| YOUR ASSIGNMENT |
Give back exactly the lines of the material below, starting with the line with "right ankle: (35, 279)" and going on through the line with "left ear: (129, 100)".

| SOURCE RECORDS |

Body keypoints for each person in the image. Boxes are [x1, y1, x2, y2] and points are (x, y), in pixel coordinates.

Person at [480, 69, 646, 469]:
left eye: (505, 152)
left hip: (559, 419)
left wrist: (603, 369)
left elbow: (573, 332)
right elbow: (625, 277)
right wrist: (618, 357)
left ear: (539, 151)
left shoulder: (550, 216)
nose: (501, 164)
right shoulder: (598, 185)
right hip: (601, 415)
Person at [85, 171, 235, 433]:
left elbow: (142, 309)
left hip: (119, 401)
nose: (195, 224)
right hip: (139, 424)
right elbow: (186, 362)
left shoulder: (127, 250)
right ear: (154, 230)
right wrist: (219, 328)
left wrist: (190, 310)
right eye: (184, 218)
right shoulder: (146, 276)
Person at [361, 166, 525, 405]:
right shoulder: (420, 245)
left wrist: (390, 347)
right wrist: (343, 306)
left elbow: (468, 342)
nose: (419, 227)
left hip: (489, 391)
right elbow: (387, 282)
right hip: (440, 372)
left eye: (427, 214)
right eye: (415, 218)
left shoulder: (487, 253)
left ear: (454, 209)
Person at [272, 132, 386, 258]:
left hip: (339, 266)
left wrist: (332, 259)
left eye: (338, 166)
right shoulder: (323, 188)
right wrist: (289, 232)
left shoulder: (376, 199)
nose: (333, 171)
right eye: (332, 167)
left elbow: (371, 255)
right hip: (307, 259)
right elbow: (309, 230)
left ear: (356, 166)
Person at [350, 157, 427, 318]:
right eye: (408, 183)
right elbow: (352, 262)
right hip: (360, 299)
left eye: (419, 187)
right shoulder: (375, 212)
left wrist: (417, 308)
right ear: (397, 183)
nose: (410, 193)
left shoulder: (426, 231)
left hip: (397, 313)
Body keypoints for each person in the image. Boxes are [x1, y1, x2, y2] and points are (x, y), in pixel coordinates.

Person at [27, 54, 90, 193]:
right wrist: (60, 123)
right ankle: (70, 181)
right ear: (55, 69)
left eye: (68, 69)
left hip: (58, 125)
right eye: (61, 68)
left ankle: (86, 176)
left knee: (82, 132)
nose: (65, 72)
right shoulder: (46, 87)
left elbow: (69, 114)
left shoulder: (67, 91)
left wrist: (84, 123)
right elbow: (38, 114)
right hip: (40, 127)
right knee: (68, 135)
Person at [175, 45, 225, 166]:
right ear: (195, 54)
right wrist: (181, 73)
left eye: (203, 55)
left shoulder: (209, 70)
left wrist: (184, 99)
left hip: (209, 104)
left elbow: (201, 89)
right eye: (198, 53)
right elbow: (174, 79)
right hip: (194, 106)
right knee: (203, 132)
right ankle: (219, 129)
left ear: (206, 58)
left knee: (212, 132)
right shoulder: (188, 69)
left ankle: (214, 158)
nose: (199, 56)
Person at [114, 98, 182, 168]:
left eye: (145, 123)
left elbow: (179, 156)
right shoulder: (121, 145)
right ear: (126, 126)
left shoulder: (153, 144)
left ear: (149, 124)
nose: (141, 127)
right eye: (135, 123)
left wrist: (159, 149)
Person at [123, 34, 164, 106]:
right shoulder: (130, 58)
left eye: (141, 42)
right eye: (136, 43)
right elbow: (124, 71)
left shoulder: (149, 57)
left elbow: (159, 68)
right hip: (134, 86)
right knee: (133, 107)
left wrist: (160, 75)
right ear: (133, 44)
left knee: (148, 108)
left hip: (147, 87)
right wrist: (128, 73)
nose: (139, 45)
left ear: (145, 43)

* * *

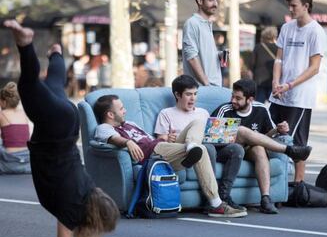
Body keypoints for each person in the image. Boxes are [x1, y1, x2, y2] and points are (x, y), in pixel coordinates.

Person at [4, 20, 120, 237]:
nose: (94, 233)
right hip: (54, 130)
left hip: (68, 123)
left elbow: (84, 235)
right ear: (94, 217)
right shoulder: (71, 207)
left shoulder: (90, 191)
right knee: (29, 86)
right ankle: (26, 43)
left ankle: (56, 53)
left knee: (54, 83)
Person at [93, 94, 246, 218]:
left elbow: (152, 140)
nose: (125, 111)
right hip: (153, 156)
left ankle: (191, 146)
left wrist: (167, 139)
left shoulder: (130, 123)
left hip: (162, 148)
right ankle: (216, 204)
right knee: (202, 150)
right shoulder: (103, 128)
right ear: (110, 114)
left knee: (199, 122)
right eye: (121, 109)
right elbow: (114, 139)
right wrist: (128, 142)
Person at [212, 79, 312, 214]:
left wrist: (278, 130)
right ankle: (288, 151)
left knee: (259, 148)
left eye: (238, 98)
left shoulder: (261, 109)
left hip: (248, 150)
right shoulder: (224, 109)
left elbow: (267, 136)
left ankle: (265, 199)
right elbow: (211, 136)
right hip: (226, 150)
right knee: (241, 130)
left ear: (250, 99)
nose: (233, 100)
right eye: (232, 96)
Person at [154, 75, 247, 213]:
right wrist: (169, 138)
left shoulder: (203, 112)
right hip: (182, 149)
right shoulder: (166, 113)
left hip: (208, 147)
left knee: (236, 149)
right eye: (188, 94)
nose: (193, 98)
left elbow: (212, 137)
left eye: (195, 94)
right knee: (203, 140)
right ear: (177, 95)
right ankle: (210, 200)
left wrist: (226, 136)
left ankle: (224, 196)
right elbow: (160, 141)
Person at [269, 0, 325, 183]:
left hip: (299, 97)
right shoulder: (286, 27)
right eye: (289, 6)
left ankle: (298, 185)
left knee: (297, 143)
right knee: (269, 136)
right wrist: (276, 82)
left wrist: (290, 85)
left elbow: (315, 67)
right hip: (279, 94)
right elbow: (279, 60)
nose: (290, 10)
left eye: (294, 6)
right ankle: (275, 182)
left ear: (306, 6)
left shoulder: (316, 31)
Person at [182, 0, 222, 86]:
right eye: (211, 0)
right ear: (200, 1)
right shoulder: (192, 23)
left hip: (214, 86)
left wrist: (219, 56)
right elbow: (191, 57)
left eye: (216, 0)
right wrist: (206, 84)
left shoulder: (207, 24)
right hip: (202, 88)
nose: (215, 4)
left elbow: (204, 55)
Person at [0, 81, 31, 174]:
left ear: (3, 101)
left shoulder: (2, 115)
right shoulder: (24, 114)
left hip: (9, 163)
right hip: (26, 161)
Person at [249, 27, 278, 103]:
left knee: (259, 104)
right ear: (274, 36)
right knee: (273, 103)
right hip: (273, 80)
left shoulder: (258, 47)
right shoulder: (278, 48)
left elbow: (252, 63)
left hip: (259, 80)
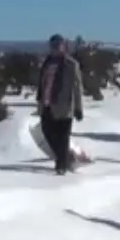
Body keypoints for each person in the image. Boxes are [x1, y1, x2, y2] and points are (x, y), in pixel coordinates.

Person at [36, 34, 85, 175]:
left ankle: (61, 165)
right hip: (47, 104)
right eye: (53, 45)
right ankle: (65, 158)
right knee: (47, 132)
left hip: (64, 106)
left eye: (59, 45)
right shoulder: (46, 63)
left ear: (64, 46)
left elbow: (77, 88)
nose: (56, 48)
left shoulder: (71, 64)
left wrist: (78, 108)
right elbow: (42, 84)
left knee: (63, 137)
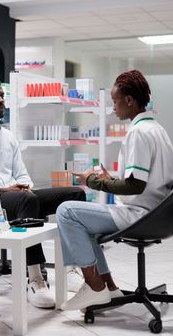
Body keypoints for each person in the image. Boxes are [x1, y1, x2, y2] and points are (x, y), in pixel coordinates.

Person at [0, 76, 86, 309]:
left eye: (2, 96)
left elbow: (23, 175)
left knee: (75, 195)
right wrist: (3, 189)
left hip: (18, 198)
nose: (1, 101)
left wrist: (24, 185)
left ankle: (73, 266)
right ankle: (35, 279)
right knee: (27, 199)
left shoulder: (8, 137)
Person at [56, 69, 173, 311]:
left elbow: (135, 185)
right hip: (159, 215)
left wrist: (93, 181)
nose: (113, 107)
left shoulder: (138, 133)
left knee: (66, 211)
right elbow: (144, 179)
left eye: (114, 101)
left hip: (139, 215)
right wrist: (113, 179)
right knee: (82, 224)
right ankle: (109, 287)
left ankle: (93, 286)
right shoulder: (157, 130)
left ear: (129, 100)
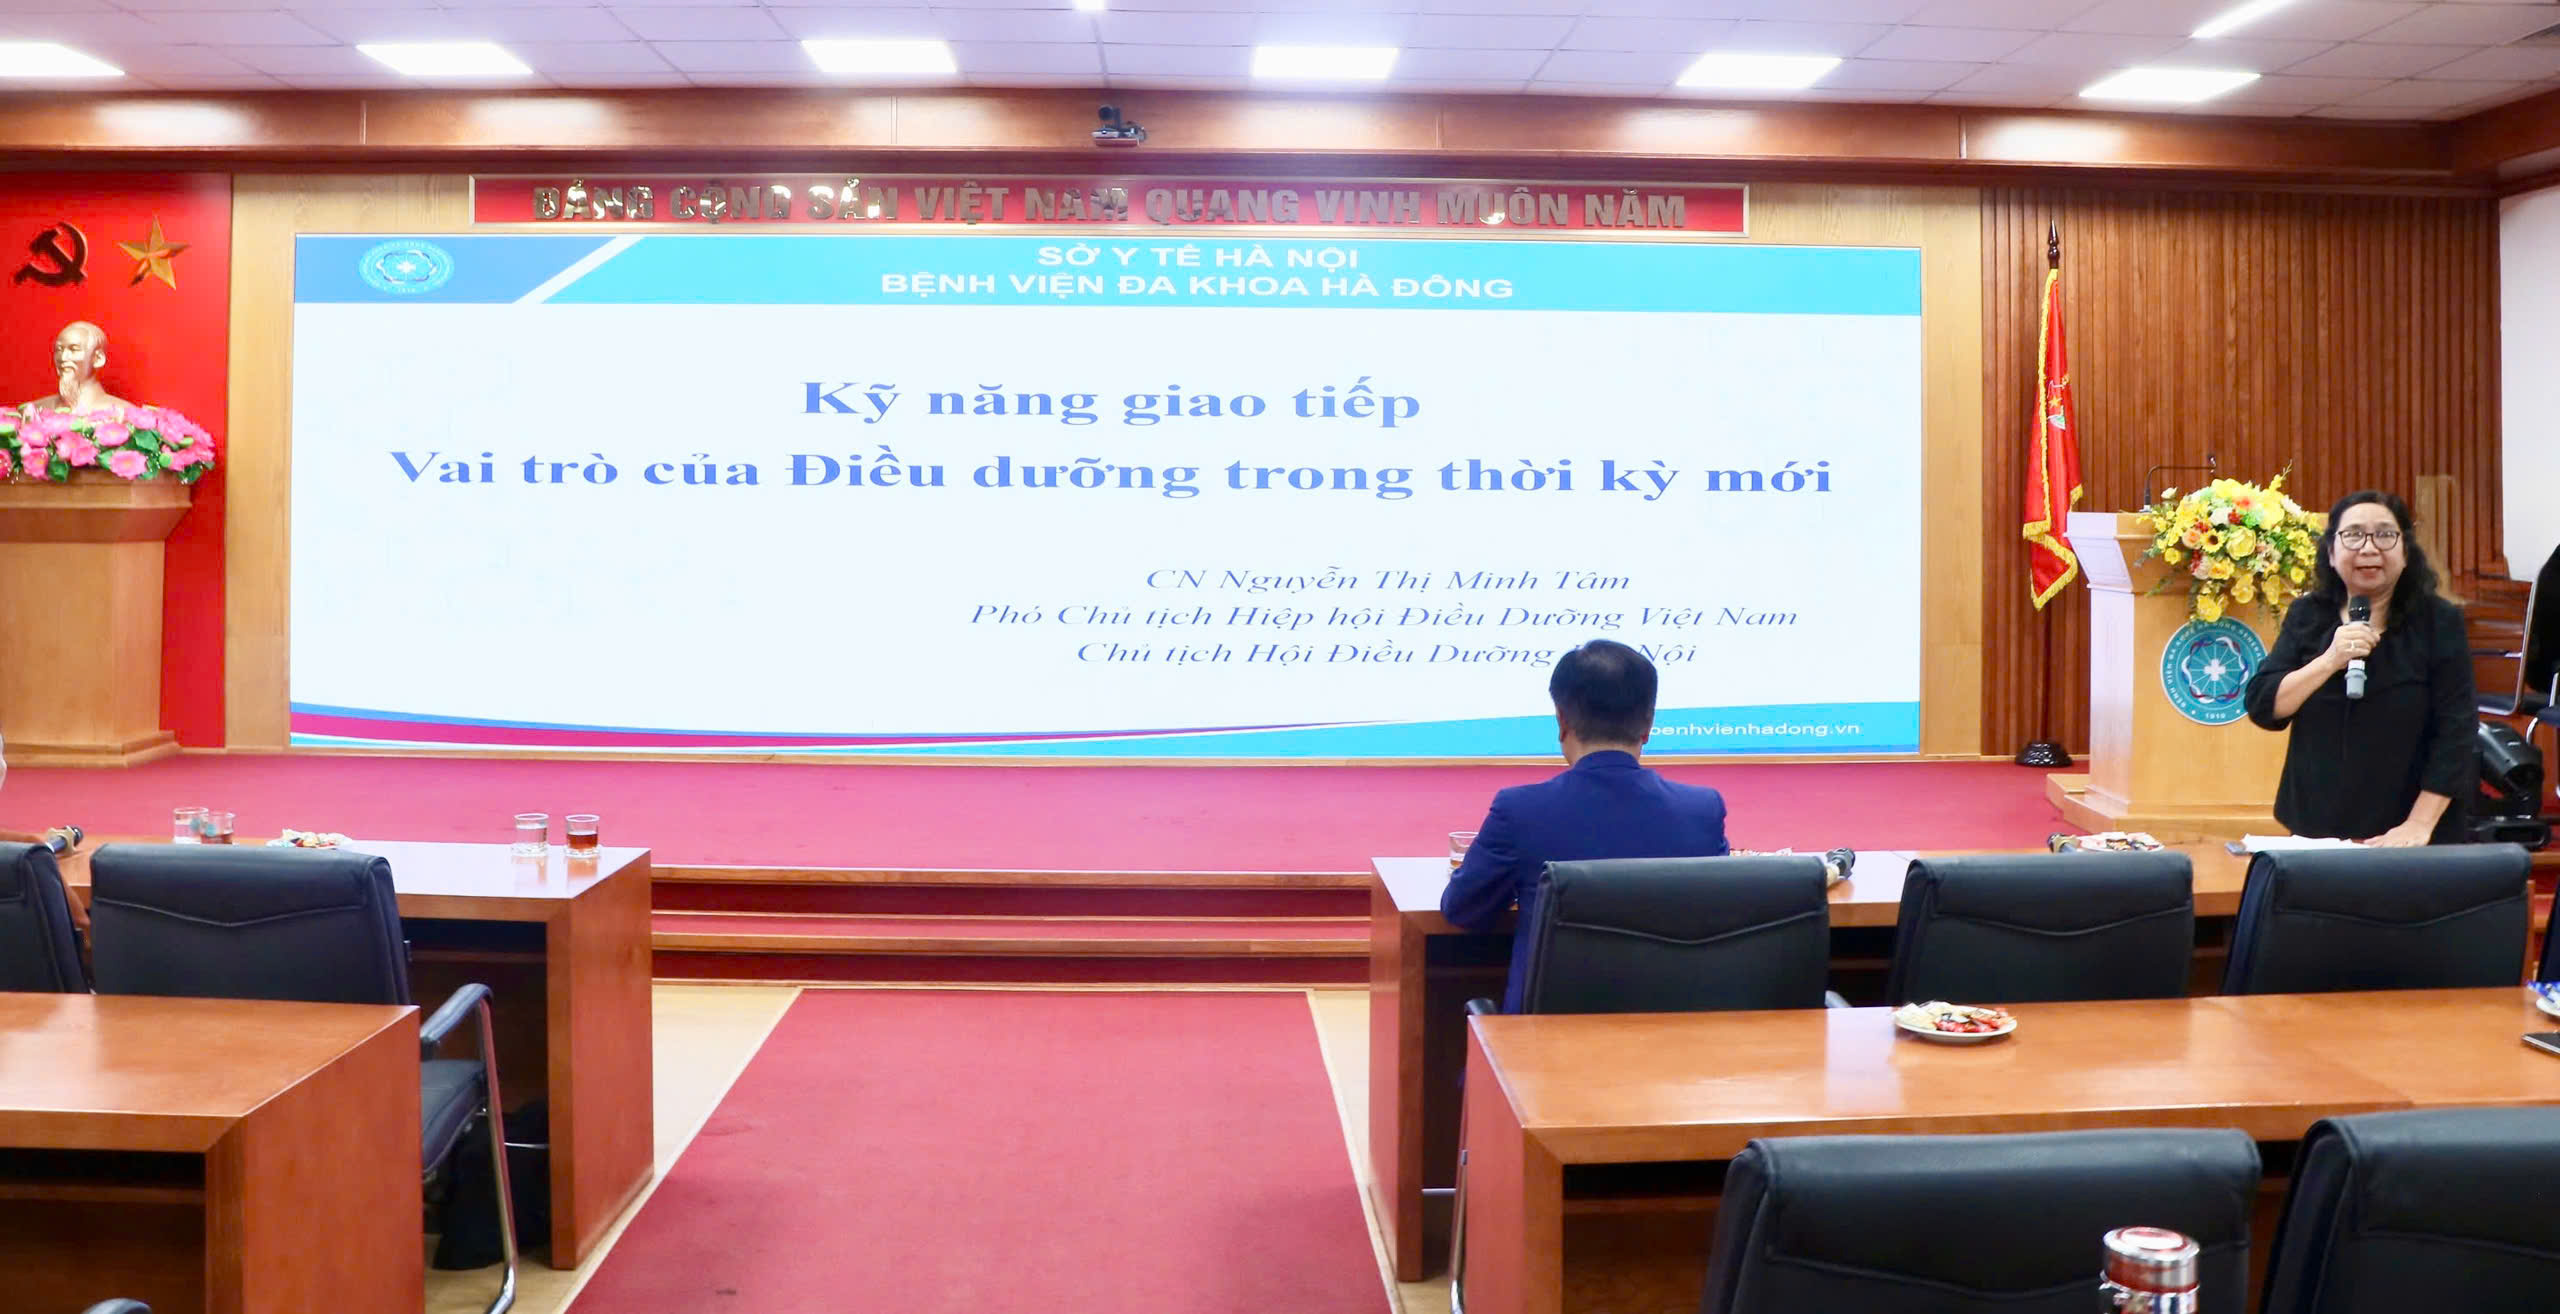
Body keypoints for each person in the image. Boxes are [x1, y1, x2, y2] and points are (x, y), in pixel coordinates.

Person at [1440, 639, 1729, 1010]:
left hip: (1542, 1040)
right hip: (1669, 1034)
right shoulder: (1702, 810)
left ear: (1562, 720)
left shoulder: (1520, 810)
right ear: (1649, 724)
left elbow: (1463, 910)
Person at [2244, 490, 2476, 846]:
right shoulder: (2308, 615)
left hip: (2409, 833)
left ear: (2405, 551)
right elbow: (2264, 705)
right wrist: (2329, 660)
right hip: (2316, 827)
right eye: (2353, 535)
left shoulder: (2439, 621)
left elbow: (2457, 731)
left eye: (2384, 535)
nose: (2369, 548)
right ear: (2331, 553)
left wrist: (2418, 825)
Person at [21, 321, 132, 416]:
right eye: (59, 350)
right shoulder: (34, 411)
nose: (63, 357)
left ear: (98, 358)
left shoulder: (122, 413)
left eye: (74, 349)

| REPLY |
right ankle: (35, 279)
right knee: (27, 199)
left shoulder: (8, 137)
Person at [56, 69, 173, 311]:
left elbow: (135, 185)
right hip: (159, 215)
left wrist: (93, 181)
nose: (113, 107)
left shoulder: (138, 133)
left knee: (66, 211)
right elbow: (144, 179)
left eye: (114, 101)
left hip: (139, 215)
right wrist: (113, 179)
right knee: (82, 224)
right ankle: (109, 287)
left ankle: (93, 286)
right shoulder: (157, 130)
left ear: (129, 100)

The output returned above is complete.